§ **Selection**:
- - - -
The project draws on related work in the fields of musical interfaces, interaction design, wearable and context-aware computing, and mobile applications. Other projects involving the city in interaction include the Equator project ‘Can You see Me Now?’, an urban mixed-reality game event, and Mott et al’s ‘Sound Mapping‘, a site-specific outdoor interactive music event with portable sensor-based devices. The ‘Touring Machine’ (Columbia CGUI Lab) uses location-awareness to supplement real space with a virtual information overlay. Beloff et al’s ‘Seven Mile Boots geographically maps the internet space to the physical one, in which the user walks with special boots. PLAY’s Pirates! uses proximity and location in real space as interaction elements in virtual game play. Dunne’s ‘Noiseman’, Maebayashi’s ‘Sonic Interface’ and Mazé’s ‘Nomadic Audio’ propose new interactions with urban sound: ‘Noiseman’ and ‘Sonic Interface’ filter and remix urban sounds on the move, and ‘Nomadic Audio’ creates a dynamic soundscape from local radio frequencies. ATR’s’CosTune‘ and Atau Tanaka’s ‘Malleable Mobile Music‘project enable networked music making in the city (’CosTune’ as a wearable that can be explicitely played, ‘Malleable Mobile Music’ as a collaborative proximity and location-based music remixer). Other related projects include ATR’s ‘Sensor-Doll‘, a context-aware music interface, Toshio Iwai’s Sound Lens, a portable device to convert light into sound, and Wodiczko’s ‘Personal Instrument‘, the first wearable to manipulate sound.
- - - -
§ **Aim**:
Extend the passage on related work in urban music and interaction design, picking up after its final sentence.

§ **Raw data**:
- - - -
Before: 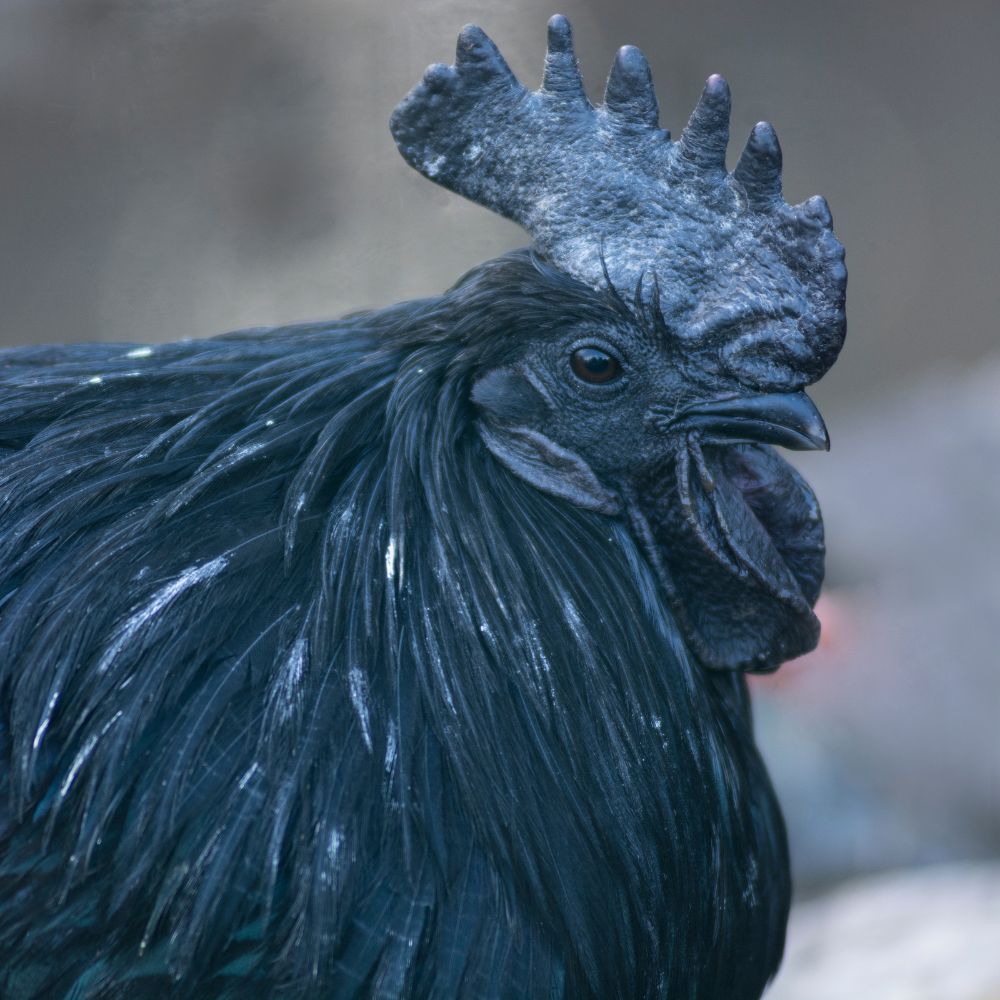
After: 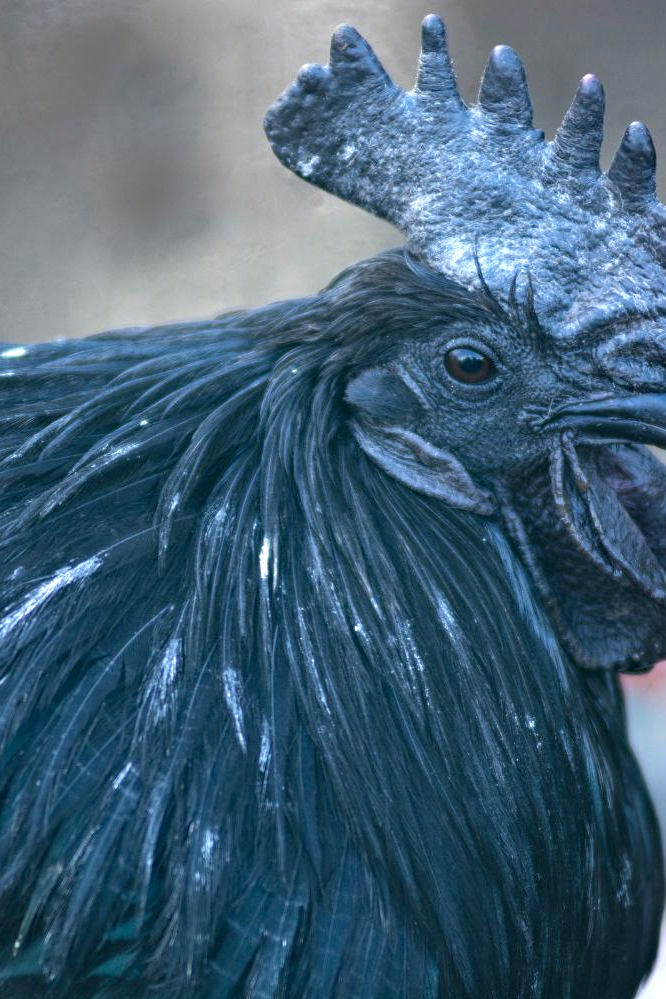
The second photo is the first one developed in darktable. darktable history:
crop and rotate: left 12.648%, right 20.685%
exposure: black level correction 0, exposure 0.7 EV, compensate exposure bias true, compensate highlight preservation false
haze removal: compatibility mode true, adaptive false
- - - -
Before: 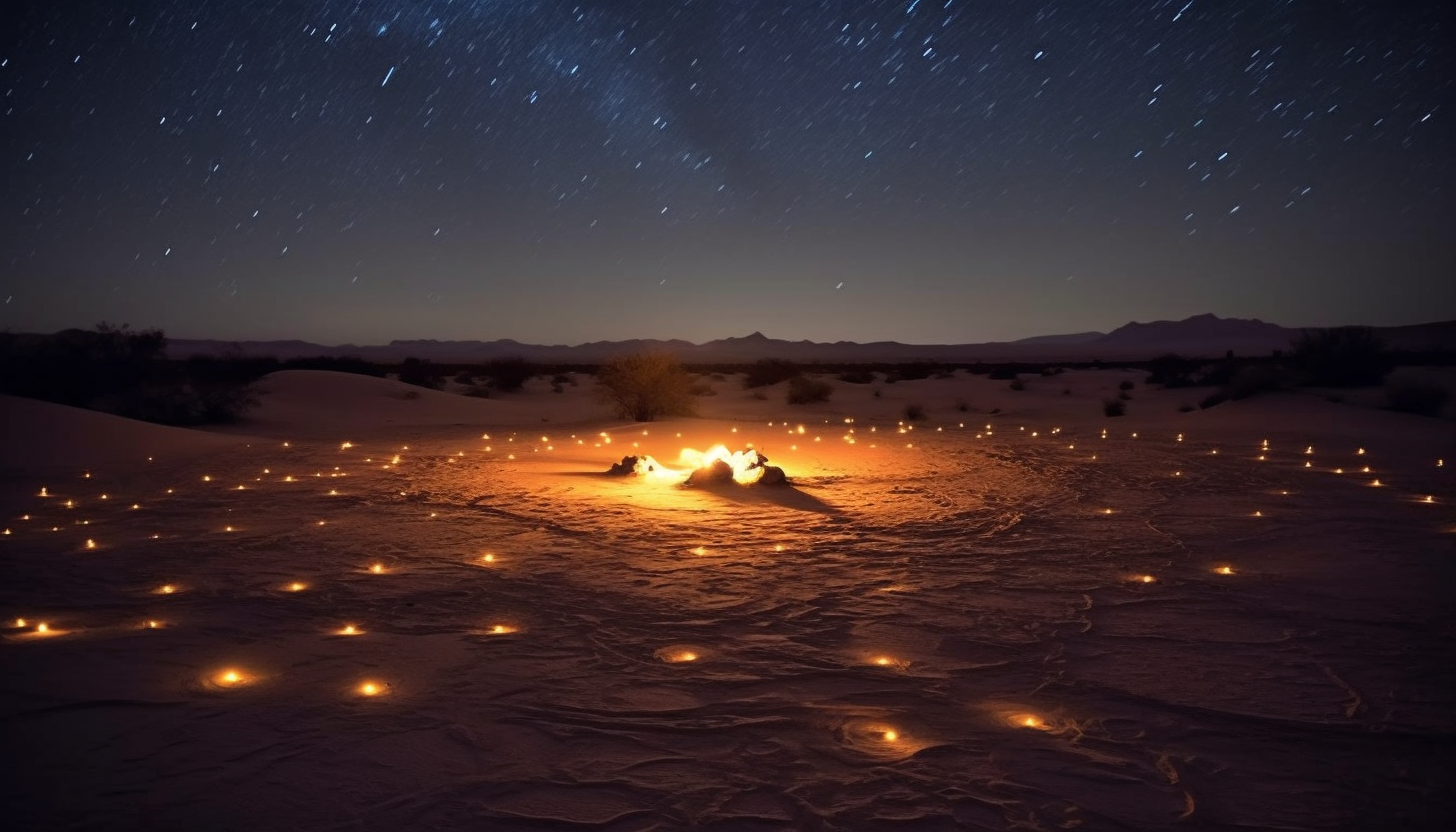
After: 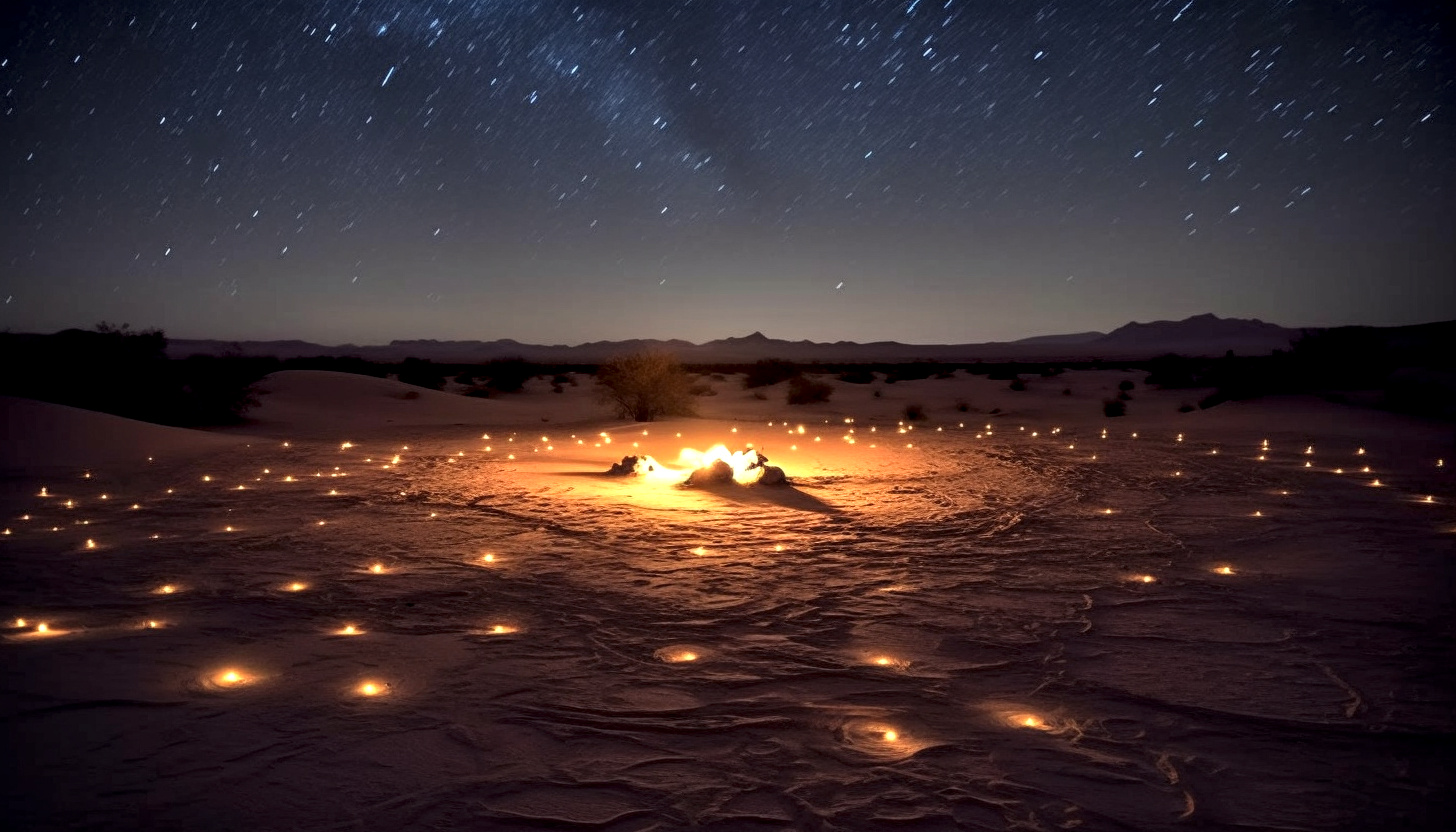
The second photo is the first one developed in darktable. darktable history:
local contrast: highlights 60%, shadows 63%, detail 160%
- - - -
§ **Solved problem**:
Sonically, our project is greatly inspired by musique concrète, soundscape composition and glitch music. However, the music in Sonic City is directly linked to the physical location where it is being produced and heard, in context.

With its unique focus on using everyday settings and mobile interactions on the fly as creative resources and raw materials for personal expression, Sonic City lays the technological groundwork for innovative music creation and context-aware creative applications. It is a platform for investigating new forms of interactions that enhance everyday creativity, urban discovery and emerging sonic subcultures.